The outlook for the federal debt is still grim, the Congressional Budget Office reported Tuesday, and largely unchanged despite the rollout of Obamacare and a budget deal since its last projection were issued.
The CBO, Congress' nonpartisan budget scorekeeper, estimated that the budget outlook has deteriorated slightly since its 2013 projections: The federal debt is now projected to be 106 percent of the country's economic output in 2039, up from 102 percent previously, if current law is maintained. In a more realistic scenario, allowing for likely fixes to the budget, that total will be 180 percent. Both scenarios involve the nation's obligations on an “upward path relative to the size of the economy, a trend that could not be sustained indefinitely.”
The current federal debt held by the public is roughly $12.5 trillion and will total 74 percent of gross domestic product this year, according to the CBO.
But the worsening debt-to-GDP ratio is not due to greater debt accumulation, according to the CBO. Instead, it's a function of slower anticipated economic growth. The CBO had previously downgraded its estimates of economic growth to reflect the economy's weak performance in recent years and its projections for slower labor force and productivity growth.
One other notable change in the CBO's projections was a “significantly larger” shortfall in the Social Security trust fund.
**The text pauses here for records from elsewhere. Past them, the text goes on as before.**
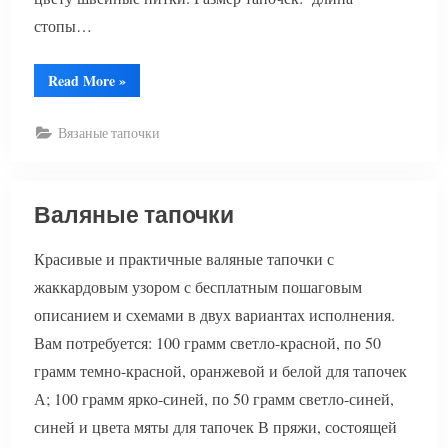
стопы…
“Тапочки
Read More
»
крючком”
Вязаные тапочки
Валяные тапочки
Красивые и практичные валяные тапочки с
жаккардовым узором с бесплатным пошаговым
описанием и схемами в двух вариантах исполнения.
Вам потребуется: 100 грамм светло-красной, по 50
грамм темно-красной, оранжевой и белой для тапочек
А; 100 грамм ярко-синей, по 50 грамм светло-синей,
синей и цвета мяты для тапочек В пряжи, состоящей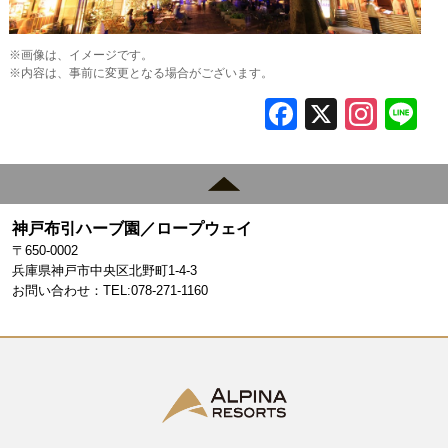
※画像は、イメージです。
※内容は、事前に変更となる場合がございます。
F
X
In
L
a
st
c
a
e
gr
神戸布引ハーブ園／ロープウェイ
b
a
〒650-0002
o
m
兵庫県神戸市中央区北野町1-4-3
お問い合わせ：TEL:078-271-1160
o
k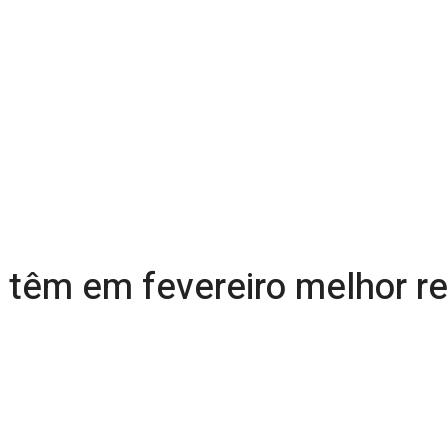
 têm em fevereiro melhor r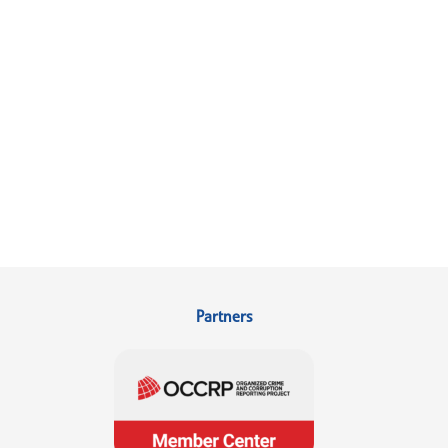
Partners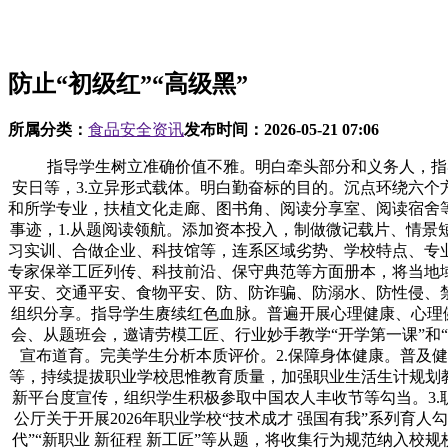
防止“初级红”“高级黑”
所属分类：
食品安全资讯
发布时间：
2026-05-21 07:06
指导学生树立准确价值不雅。明白牵头部分和义务人，指导
安日等，3.立异形式载体。明白勤奋标的目的。沉点环绕六个
和所学专业，扶植文化走廊、图书角、阅读分享室、阅读宿舍
事迹，1.从题阅读领航。添加资本投入，制做微记载片、情景
习实训、合做企业、科技馆等，连系区域劣势、学校特点、专
专家保举工匠列传、科技前沿、保守典范等方面册本，将当地
平安、交通平安、食物平安、防、防诈骗、防溺水、防性侵、
组织分享。指导学生赓续红色血脉。普遍开展心理健康、心理健
会、从题班会，邀请劳模工匠、行业妙手教学“开学第一课”和
宣布道育。完美学生分析本质评价。2.保障身体健康。普及
等，持续提拔职业学校思惟教育质量，加强职业生活生计规划
新平台度宣传，组织学生积极参取中国农人丰收节等勾当。3.
公厅关于开展2026年职业学校“技术成才 强国有我”系列育
代”“新职业 新征程 新工匠”等从题，将收集行为规范纳入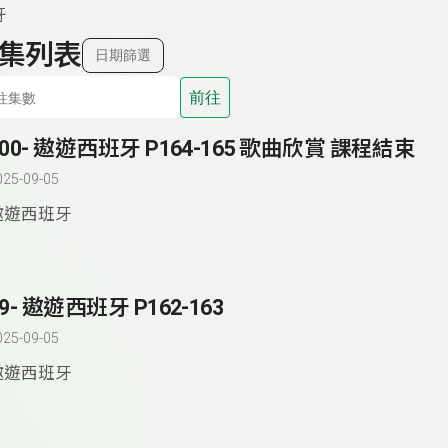
牙
集列表
日期篩選
前往
100- 遨遊西班牙 P164-165 歌曲欣賞 課程結束
025-09-05
遨遊西班牙
99- 遨遊西班牙 P162-163
025-09-05
遨遊西班牙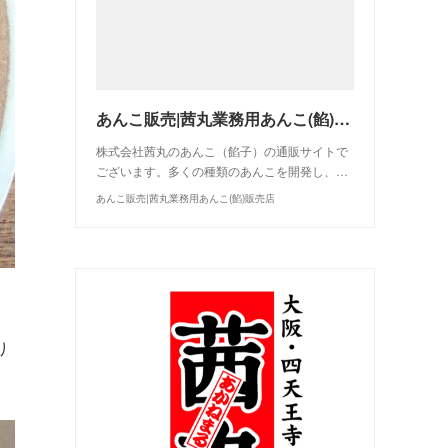
あんこ販売|茜丸業務用あんこ(餡)販売店
株式会社茜丸のあんこ（餡子）の通販サイトで
ございます。多くの種類のあんこを開発し、…
あんこ販売|茜丸業務用あんこ(餡)販売店
り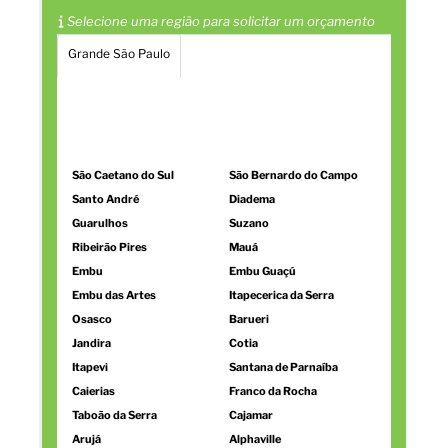
Selecione uma região para solicitar um orçamento
Grande São Paulo
Região Central
Zona Norte
Zona Oeste
Zona Sul
Zona Leste
Litoral de São Paulo
Personalizado
São Caetano do Sul
São Bernardo do Campo
Santo André
Diadema
Guarulhos
Suzano
Ribeirão Pires
Mauá
Embu
Embu Guaçú
Embu das Artes
Itapecerica da Serra
Osasco
Barueri
Jandira
Cotia
Itapevi
Santana de Parnaíba
Caierias
Franco da Rocha
Taboão da Serra
Cajamar
Arujá
Alphaville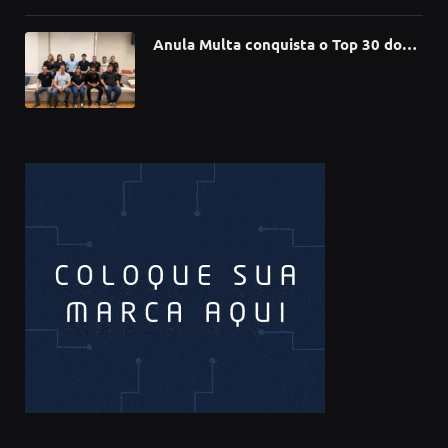
Anula Multa conquista o Top 30 do
Prêmio Sebrae Startups 2026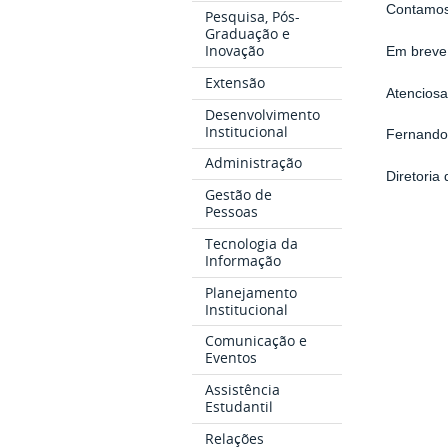
Contamos
Pesquisa, Pós-
Graduação e
Inovação
Em breve,
Extensão
Atencios
Desenvolvimento
Institucional
Fernando
Administração
Diretoria d
Gestão de
Pessoas
Tecnologia da
Informação
Planejamento
Institucional
Comunicação e
Eventos
Assistência
Estudantil
Relações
The combined trust fund for Old Age and Survivors' Insurance and Disability Insurance is now expected to be exhausted in 2030, rather than 2031.
Otherwise, however, the projections, which extend CBO’s normal 10-year budget window by 25 years, are mostly unchanged from last year.
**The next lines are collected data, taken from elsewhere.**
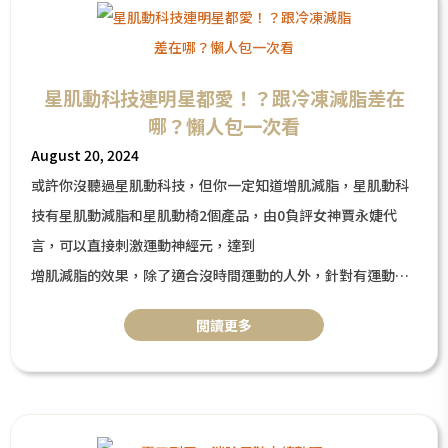
星肌動科技連明星都愛！？跟冷凍減脂差在
哪？懶人包一次看
August 20, 2024
或許你沒聽過星肌動科技，但你一定知道增肌減脂，星肌動科
技有星肌動減脂和星肌動椅2個產品，由0負評女神賈永婕代
言，可以直接刺激運動神經元，達到
增肌減脂的效果，除了適合沒時間運動的人外，針對有運動習
慣者也可以輔助健身效果，雕塑完美的身材線條，同樣是減脂
閲讀更多
跟冷凍減脂差在哪裡？這篇文章將告訴你星肌動科技是什麼、
適合對象、常見QA一次看！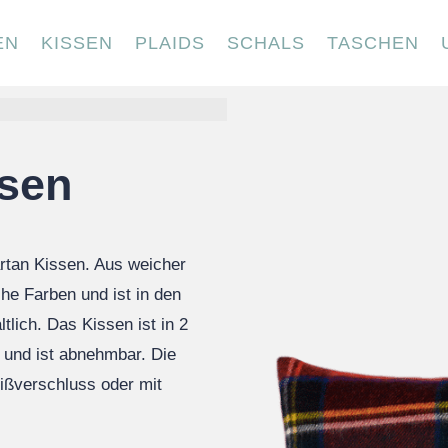
EN
KISSEN
PLAIDS
SCHALS
TASCHEN
nsen
artan Kissen. Aus weicher
he Farben und ist in den
tlich. Das Kissen ist in 2
t und ist abnehmbar. Die
ißverschluss oder mit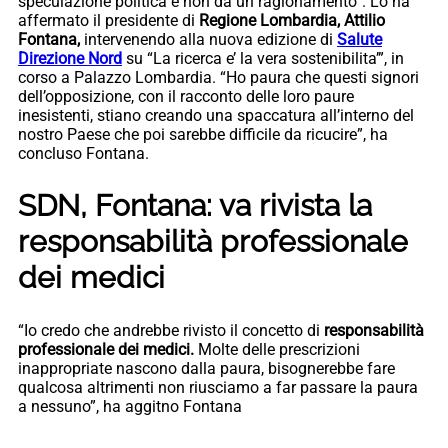
speculazione politica e non da un ragionamento”. Lo ha
affermato il presidente di
Regione Lombardia, Attilio
Fontana,
intervenendo alla nuova edizione di
Salute
Direzione Nord
su “La ricerca e’ la vera sostenibilita’”, in
corso a Palazzo Lombardia. “Ho paura che questi signori
dell’opposizione, con il racconto delle loro paure
inesistenti, stiano creando una spaccatura all’interno del
nostro Paese che poi sarebbe difficile da ricucire”, ha
concluso Fontana.
SDN, Fontana: va rivista la
responsabilità professionale
dei medici
“Io credo che andrebbe rivisto il concetto di
responsabilità
professionale dei medici.
Molte delle prescrizioni
inappropriate nascono dalla paura, bisognerebbe fare
qualcosa altrimenti non riusciamo a far passare la paura
a nessuno”, ha aggitno Fontana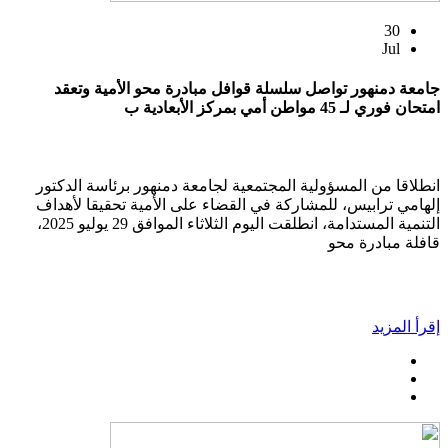
30
Jul
جامعة دمنهور تواصل سلسلة قوافل مبادرة محو الأمية وتعقد
امتحان فوري لـ 45 مواطن أمي بمركز الأبعادية ب
انطلاقا من المسؤولية المجتمعية لجامعة دمنهور برئاسة الدكتور
إلهامي ترابيس، للمشاركة في القضاء على الأمية تحقيقا لأهداف
التنمية المستدامة، انطلقت اليوم الثلاثاء الموافق 29 يوليو 2025،
قافلة مبادرة محو
إقرأ المزيد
As in recent years, the CBO estimates show that the fiscal situation is unsustainable, with the debt headed toward levels only seen once before in U.S. history -- after the military spending of World War II. The CBO's projections are subject to uncertainty, meaning that the debt could be significantly higher or lower in 2039. Another possibility is that the country faces a debt-related crisis before then: It's “impossible to predict with any confidence” how long the run-up in debt could be sustained, according to the CBO. “At some point, investors would begin to doubt the government's willingness or ability to pay its debt obligations,” the report warned.
Even without a crisis, however, the debt is on track to strain the government’s resources and put pressure on discretionary programs such as military spending and domestic programs.
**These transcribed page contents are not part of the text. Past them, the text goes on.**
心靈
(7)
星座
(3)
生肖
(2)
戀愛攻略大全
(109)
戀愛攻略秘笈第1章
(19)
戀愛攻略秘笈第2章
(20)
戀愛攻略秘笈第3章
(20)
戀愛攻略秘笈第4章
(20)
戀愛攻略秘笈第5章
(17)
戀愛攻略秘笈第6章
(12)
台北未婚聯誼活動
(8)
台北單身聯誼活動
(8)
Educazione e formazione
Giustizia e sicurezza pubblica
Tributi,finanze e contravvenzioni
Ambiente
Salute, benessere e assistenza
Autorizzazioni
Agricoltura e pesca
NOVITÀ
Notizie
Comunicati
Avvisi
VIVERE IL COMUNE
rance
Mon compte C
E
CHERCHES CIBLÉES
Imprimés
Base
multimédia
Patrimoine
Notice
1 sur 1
Spending on entitlements such as Social Security and health care programs is going to double, as will interest payments on the debt. Spending on all other priorities will shrink in response.
The trend toward government spending on health care has come at the same time that health care cost growth has slowed, in the CBO’s analysis. The current projection for spending on the government’s major health care programs in 2039 is lower than the CBO’s 2010 projection by about 1.5 percent of gross domestic product. That is a difference of roughly $250 billion, in 2014 GDP terms, and would be much larger in 2039. That improvement comes separately from any changes due to Obamacare and reflects the CBO’s changing measurement of trends that pre-date the recession.
The White House Office of Management and Budget issued projections Friday in its mid-session review that the deficit would fall to $583 billion this year, and that debt would be the same in 2024 as it is this year as a share of GDP.